• REQUIRED ACTION: Set down every record below exactly as it stands, minus the pictures.

---------- SOURCE MATERIAL ----------

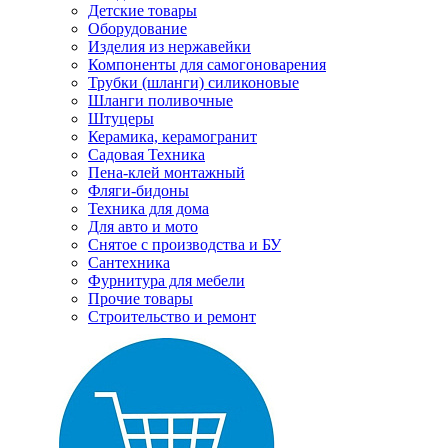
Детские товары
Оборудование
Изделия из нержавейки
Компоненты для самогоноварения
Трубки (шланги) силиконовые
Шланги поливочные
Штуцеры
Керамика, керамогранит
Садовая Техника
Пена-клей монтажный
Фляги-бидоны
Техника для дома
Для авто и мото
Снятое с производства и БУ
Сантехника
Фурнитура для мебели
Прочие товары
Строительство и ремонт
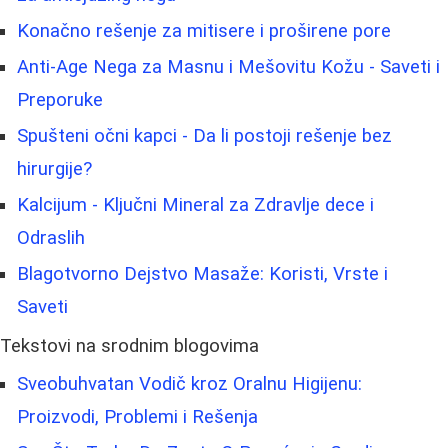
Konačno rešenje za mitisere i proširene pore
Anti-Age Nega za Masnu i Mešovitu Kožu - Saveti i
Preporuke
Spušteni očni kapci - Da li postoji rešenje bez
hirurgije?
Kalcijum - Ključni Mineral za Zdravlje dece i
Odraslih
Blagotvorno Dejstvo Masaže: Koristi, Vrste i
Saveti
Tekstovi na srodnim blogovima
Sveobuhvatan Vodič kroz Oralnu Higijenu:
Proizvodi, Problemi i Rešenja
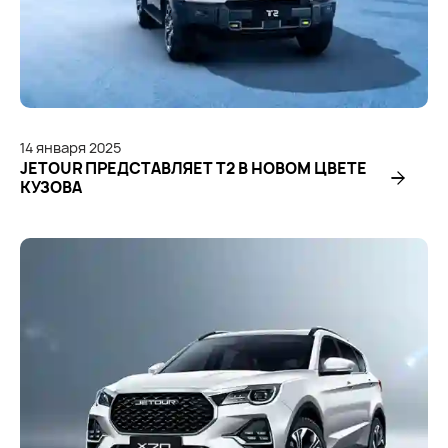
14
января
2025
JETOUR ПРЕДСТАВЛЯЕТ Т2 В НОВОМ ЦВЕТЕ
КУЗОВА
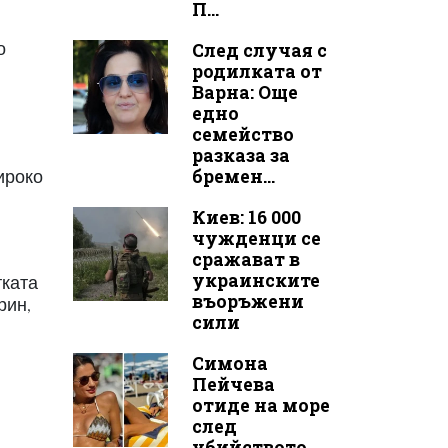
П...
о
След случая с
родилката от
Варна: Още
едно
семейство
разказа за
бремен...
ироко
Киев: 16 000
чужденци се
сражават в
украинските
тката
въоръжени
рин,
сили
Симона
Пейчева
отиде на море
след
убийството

----------

• ANSWER TO THIS EXERCISE:
Детские товары
Оборудование
Изделия из нержавейки
Компоненты для самогоноварения
Трубки (шланги) силиконовые
Шланги поливочные
Штуцеры
Керамика, керамогранит
Садовая Техника
Пена-клей монтажный
Фляги-бидоны
Техника для дома
Для авто и мото
Снятое с производства и БУ
Сантехника
Фурнитура для мебели
Прочие товары
Строительство и ремонт
Konačno rešenje za mitisere i proširene pore
Anti-Age Nega za Masnu i Mešovitu Kožu - Saveti i
Preporuke
Spušteni očni kapci - Da li postoji rešenje bez
hirurgije?
Kalcijum - Ključni Mineral za Zdravlje dece i
Odraslih
Blagotvorno Dejstvo Masaže: Koristi, Vrste i
Saveti
Tekstovi na srodnim blogovima
Sveobuhvatan Vodič kroz Oralnu Higijenu:
Proizvodi, Problemi i Rešenja
14
января
2025
JETOUR ПРЕДСТАВЛЯЕТ Т2 В НОВОМ ЦВЕТЕ
КУЗОВА
П...
о
След случая с
родилката от
Варна: Още
едно
семейство
разказа за
бремен...
ироко
Киев: 16 000
чужденци се
сражават в
украинските
тката
въоръжени
рин,
сили
Симона
Пейчева
отиде на море
след
убийството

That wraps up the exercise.